Memory Refresh
SQLAntipatterns



Clone tables





Context: Sales division needed to break down revenew by year

In this way, they could track recently active customers. They decided to add a series of new columns, each column's name indicating the year it covered. CREATE TABLE Customers ( customer_id NUMBER(9) PRIMARY KEY, contact_info VARCHAR(255), business_type VARCHAR(20), revenue NUMBER(9,2) ); ALTER TABLE Customers ADD (revenue2002 NUMBER(9,2)); ALTER TABLE Customers ADD (revenue2003 NUMBER(9,2)); ALTER TABLE Customers ADD (revenue2004 NUMBER(9,2)); Each year, they needed to add one more column. A database administrator was responsible for managing Oracle’s tablespaces. So each year, they had to have a series of meetings, schedule a data migration to restructure the tablespace, and add the new column. Ultimately they wasted a lot of time and money. Performance degrades for any database query as the volume of data goes up. Using indexes intelligently helps, but nevertheless the tables grow.

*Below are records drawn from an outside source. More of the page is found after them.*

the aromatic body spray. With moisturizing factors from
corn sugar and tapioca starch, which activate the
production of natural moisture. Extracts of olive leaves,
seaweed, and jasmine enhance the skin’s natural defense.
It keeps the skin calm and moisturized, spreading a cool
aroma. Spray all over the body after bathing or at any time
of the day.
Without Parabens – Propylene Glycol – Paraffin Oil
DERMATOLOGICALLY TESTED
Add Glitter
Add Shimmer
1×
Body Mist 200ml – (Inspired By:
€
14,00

Antipattern: Clone Tables or Columns

In the television series Star Trek, tribbles are small furry animals kept as pets. Tribbles are very appealing at first, but soon they reveal their tendency to reproduce out of control, and managing the overpopulation of tribbles becomes a serious problem. We know from experience that querying a table with few rows is quicker than querying a table with many rows, all other things being equal. This leads to a common error that we must make every table contain fewer rows, no matter what. You discover that some 2010 bugs were entered in the Bugs_2009 by mistake. There’s no way to limit the data relative to the name of its table automatically, but you can declare a CHECK constraint in each of your tables. CREATE TABLE Bugs_2009 ( -- other columns date_reported DATE CHECK (EXTRACT(YEAR FROM date_reported) = 2009) ); If a dependent table like Comments references Bugs, the dependent table cannot declare a foreign key. A foreign key must specify a single table, but in this case the parent table is split into many. Legitimate Uses of the Antipattern: One good use of manually splitting tables is for archiving.

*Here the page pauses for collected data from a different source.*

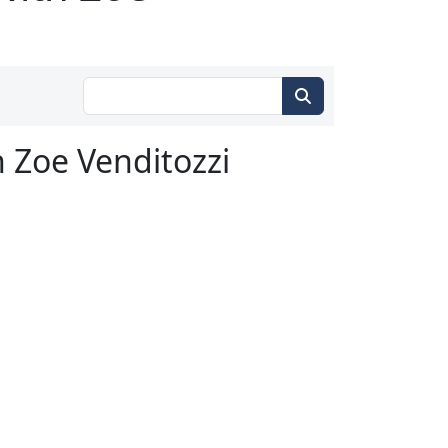
h Zoe Venditozzi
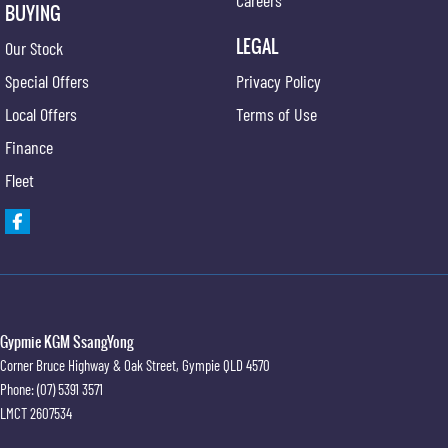
BUYING
LEGAL
Our Stock
Special Offers
Privacy Policy
Local Offers
Terms of Use
Finance
Fleet
Gypmie KGM SsangYong
Corner Bruce Highway & Oak Street
,
Gympie
QLD
4570
Phone:
(07) 5391 3571
LMCT 2607534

Solution: Partition and Normalize

There are better ways to improve performance if a table gets too large, instead of splitting the table manually. These include horizontal partitioning, vertical partitioning, and using dependent tables. Physically, the table is split, but you can still execute SQL statements against the table as though it were whole. Partitioning is not defined in the SQL standard. Nevertheless, some form of partitioning is now supported by every major brand of database. CREATE TABLE Bugs ( bug_id SERIAL PRIMARY KEY, -- other columns date_reported DATE ) PARTITION BY HASH ( YEAR(date_reported) ) PARTITIONS 4; Whereas horizontal partitioning splits a table by rows, vertical partitioning splits a table by columns. Splitting a table by columns can have advantages when some columns are bulky or seldom needed. BLOB and TEXT columns have variable size, and they may be very large. Many database brands automatically store columns with these data types separately from the other columns of a given row. This could lead to performance problems if you're in the habit of retrieving all columns using the * wildcard.